## Assignment
The records below are to be set down again exactly, with the pictures left out.

(Plain-text document sources)
------
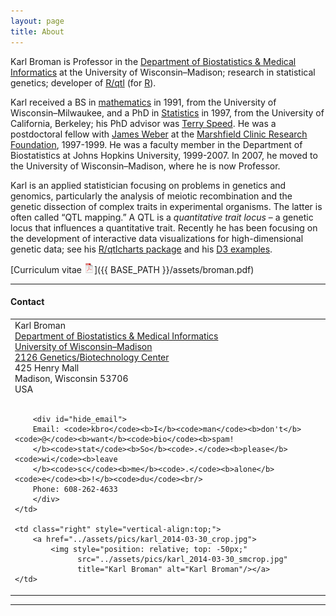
 ```yaml
---
layout: page
title: About
---
```


Karl Broman is Professor in the
[Department of Biostatistics &amp; Medical Informatics](http://www.biostat.wisc.edu)
at the University of Wisconsin&ndash;Madison;
research in statistical genetics; developer of
[R/qtl](http://www.rqtl.org) (for [R](http://www.r-project.org)).

Karl received a BS in [mathematics](http://www4.uwm.edu/letsci/math/)
in 1991, from the 
University of Wisconsin&ndash;Milwaukee, and a
PhD in [Statistics](http://www.stat.berkeley.edu) in 1997, from the
University of California, Berkeley; his PhD advisor was
[Terry Speed](http://www.wehi.edu.au/faculty_members/professor_terry_speed).
He was a postdoctoral fellow with [James Weber](https://www.preventiongenetics.com/about-us/senior-staff/) at the
[Marshfield Clinic Research Foundation](http://research.marshfieldclinic.org),
1997-1999. He
was a faculty member in the Department of Biostatistics at Johns
Hopkins University, 1999-2007. In 2007, he moved to the
University of Wisconsin&ndash;Madison,
where he is now Professor.

Karl is an applied statistician focusing on problems in genetics and
genomics, particularly the analysis of meiotic recombination and the
genetic dissection of complex traits in experimental organisms. The
latter is often called &ldquo;QTL mapping.&rdquo; A QTL is a
_quantitative trait locus_ &ndash; a genetic locus that influences a
quantitative trait. Recently he has been focusing on the development
of interactive data visualizations for high-dimensional genetic data;
see his [R/qtlcharts package](http://kbroman.org/qtlcharts) and
his [D3 examples](http://www.biostat.wisc.edu/~kbroman/D3).

[Curriculum vitae ![CV as pdf](icons16/pdf-icon.png)]({{ BASE_PATH }}/assets/broman.pdf)


---

#### Contact

<table class="wide">
<tr>
    <td class="left" style="vertical-align:top;">
        Karl Broman<br/>
        <a href="http://www.bisotat.wisc.edu">Department of Biostatistics &amp;  Medical Informatics</a><br/>
        <a href="http://www.wisc.edu">University of Wisconsin&ndash;Madison</a><br/>
        <a href="http://map.wisc.edu/s/2tie3nen">2126 Genetics/Biotechnology Center</a><br/>
        425 Henry Mall<br/>
        Madison, Wisconsin 53706<br/>
        USA<br/><br/>

        <div id="hide_email">
        Email: <code>kbro</code><b>I</b><code>man</code><b>don't</b><code>@</code><b>want</b><code>bio</code><b>spam!
        </b><code>stat</code><b>So</b><code>.</code><b>please</b><code>wi</code><b>leave
        </b><code>sc</code><b>me</b><code>.</code><b>alone</b><code>e</code><b>!</b><code>du</code><br/> 
        Phone: 608-262-4633
        </div>
    </td>

    <td class="right" style="vertical-align:top;">
        <a href="../assets/pics/karl_2014-03-30_crop.jpg">
            <img style="position: relative; top: -50px;" 
                  src="../assets/pics/karl_2014-03-30_smcrop.jpg" 
                  title="Karl Broman" alt="Karl Broman"/></a>
    </td>
</tr>

</table>

---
------
## Task answer
 ```yaml
---
layout: page
title: About
---
```


Karl Broman is Professor in the
[Department of Biostatistics &amp; Medical Informatics](http://www.biostat.wisc.edu)
at the University of Wisconsin&ndash;Madison;
research in statistical genetics; developer of
[R/qtl](http://www.rqtl.org) (for [R](http://www.r-project.org)).

Karl received a BS in [mathematics](http://www4.uwm.edu/letsci/math/)
in 1991, from the 
University of Wisconsin&ndash;Milwaukee, and a
PhD in [Statistics](http://www.stat.berkeley.edu) in 1997, from the
University of California, Berkeley; his PhD advisor was
[Terry Speed](http://www.wehi.edu.au/faculty_members/professor_terry_speed).
He was a postdoctoral fellow with [James Weber](https://www.preventiongenetics.com/about-us/senior-staff/) at the
[Marshfield Clinic Research Foundation](http://research.marshfieldclinic.org),
1997-1999. He
was a faculty member in the Department of Biostatistics at Johns
Hopkins University, 1999-2007. In 2007, he moved to the
University of Wisconsin&ndash;Madison,
where he is now Professor.

Karl is an applied statistician focusing on problems in genetics and
genomics, particularly the analysis of meiotic recombination and the
genetic dissection of complex traits in experimental organisms. The
latter is often called &ldquo;QTL mapping.&rdquo; A QTL is a
_quantitative trait locus_ &ndash; a genetic locus that influences a
quantitative trait. Recently he has been focusing on the development
of interactive data visualizations for high-dimensional genetic data;
see his [R/qtlcharts package](http://kbroman.org/qtlcharts) and
his [D3 examples](http://www.biostat.wisc.edu/~kbroman/D3).

[Curriculum vitae ![CV as pdf](icons16/pdf-icon.png)]({{ BASE_PATH }}/assets/broman.pdf)


---

#### Contact

<table class="wide">
<tr>
    <td class="left" style="vertical-align:top;">
        Karl Broman<br/>
        <a href="http://www.bisotat.wisc.edu">Department of Biostatistics &amp;  Medical Informatics</a><br/>
        <a href="http://www.wisc.edu">University of Wisconsin&ndash;Madison</a><br/>
        <a href="http://map.wisc.edu/s/2tie3nen">2126 Genetics/Biotechnology Center</a><br/>
        425 Henry Mall<br/>
        Madison, Wisconsin 53706<br/>
        USA<br/><br/>

        <div id="hide_email">
        Email: <code>kbro</code><b>I</b><code>man</code><b>don't</b><code>@</code><b>want</b><code>bio</code><b>spam!
        </b><code>stat</code><b>So</b><code>.</code><b>please</b><code>wi</code><b>leave
        </b><code>sc</code><b>me</b><code>.</code><b>alone</b><code>e</code><b>!</b><code>du</code><br/> 
        Phone: 608-262-4633
        </div>
    </td>

    <td class="right" style="vertical-align:top;">
        <a href="../assets/pics/karl_2014-03-30_crop.jpg">
            <img style="position: relative; top: -50px;" 
                  src="../assets/pics/karl_2014-03-30_smcrop.jpg" 
                  title="Karl Broman" alt="Karl Broman"/></a>
    </td>
</tr>

</table>

---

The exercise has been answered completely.